Company revenue increased somewhat beyond predictions, increasing 18% to $4.1 billion. The majority of the increase came from a 43% spike in ad income, which was boosted significantly by $650 million worth of Super Bowl advertisements. In 2022, the Super Bowl was not shown on Fox.
Fox has more than enough cash on hand to cover the payment. The company reported having $4.1 billion in liquid assets as of March 30, which was almost three weeks prior to the settlement being finalized. As part of a $7 billion share buyback strategy, it also disclosed that it repurchased $1.8 billion worth of shares in the nine months ended March 31. As of this writing, Fox’s share repurchases total $4.4 billion.
Murdoch said that Fox would be better able to weather the potential income loss and production delays caused by a protracted WGA strike than many other media businesses.

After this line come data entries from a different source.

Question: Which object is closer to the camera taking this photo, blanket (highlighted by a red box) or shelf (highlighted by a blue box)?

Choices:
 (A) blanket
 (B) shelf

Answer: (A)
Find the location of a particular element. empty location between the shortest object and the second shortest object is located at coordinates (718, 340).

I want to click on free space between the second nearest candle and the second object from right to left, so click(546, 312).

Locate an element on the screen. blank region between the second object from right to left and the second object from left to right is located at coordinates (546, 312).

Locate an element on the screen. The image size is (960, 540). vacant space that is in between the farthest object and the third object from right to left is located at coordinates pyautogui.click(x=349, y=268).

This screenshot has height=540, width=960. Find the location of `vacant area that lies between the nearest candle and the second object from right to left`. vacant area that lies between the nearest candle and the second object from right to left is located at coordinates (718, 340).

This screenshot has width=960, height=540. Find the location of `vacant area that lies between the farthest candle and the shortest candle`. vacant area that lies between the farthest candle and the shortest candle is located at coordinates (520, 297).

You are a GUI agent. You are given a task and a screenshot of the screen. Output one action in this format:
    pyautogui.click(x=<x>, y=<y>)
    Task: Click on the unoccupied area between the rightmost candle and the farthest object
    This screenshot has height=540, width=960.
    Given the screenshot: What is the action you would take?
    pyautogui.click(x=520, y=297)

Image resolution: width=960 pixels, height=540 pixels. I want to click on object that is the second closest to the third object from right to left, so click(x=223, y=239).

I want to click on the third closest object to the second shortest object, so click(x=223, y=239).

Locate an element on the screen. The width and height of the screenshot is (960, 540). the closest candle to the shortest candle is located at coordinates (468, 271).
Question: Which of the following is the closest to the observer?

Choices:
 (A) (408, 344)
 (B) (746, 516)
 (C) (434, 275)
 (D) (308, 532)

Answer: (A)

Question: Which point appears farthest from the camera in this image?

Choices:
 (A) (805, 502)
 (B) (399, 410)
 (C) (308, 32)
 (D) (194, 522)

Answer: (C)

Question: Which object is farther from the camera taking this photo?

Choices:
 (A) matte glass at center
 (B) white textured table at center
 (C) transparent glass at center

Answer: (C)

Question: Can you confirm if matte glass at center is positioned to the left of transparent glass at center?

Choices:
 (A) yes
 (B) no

The strike began last week and has already darkened certain programming, such late night broadcasts, and paused production on other shows.
Murdoch countered that Fox is better off since the strike will have less of an impact on its sports and news businesses.
“The network’s balanced mix of scripted and unscripted content puts us in a tremendous position,” he said.
Investors were aware of the settlement’s impact before the report was released. Fox (FOX) stock was up only around 1% in trade after the report’s release, despite the better-than-expected results.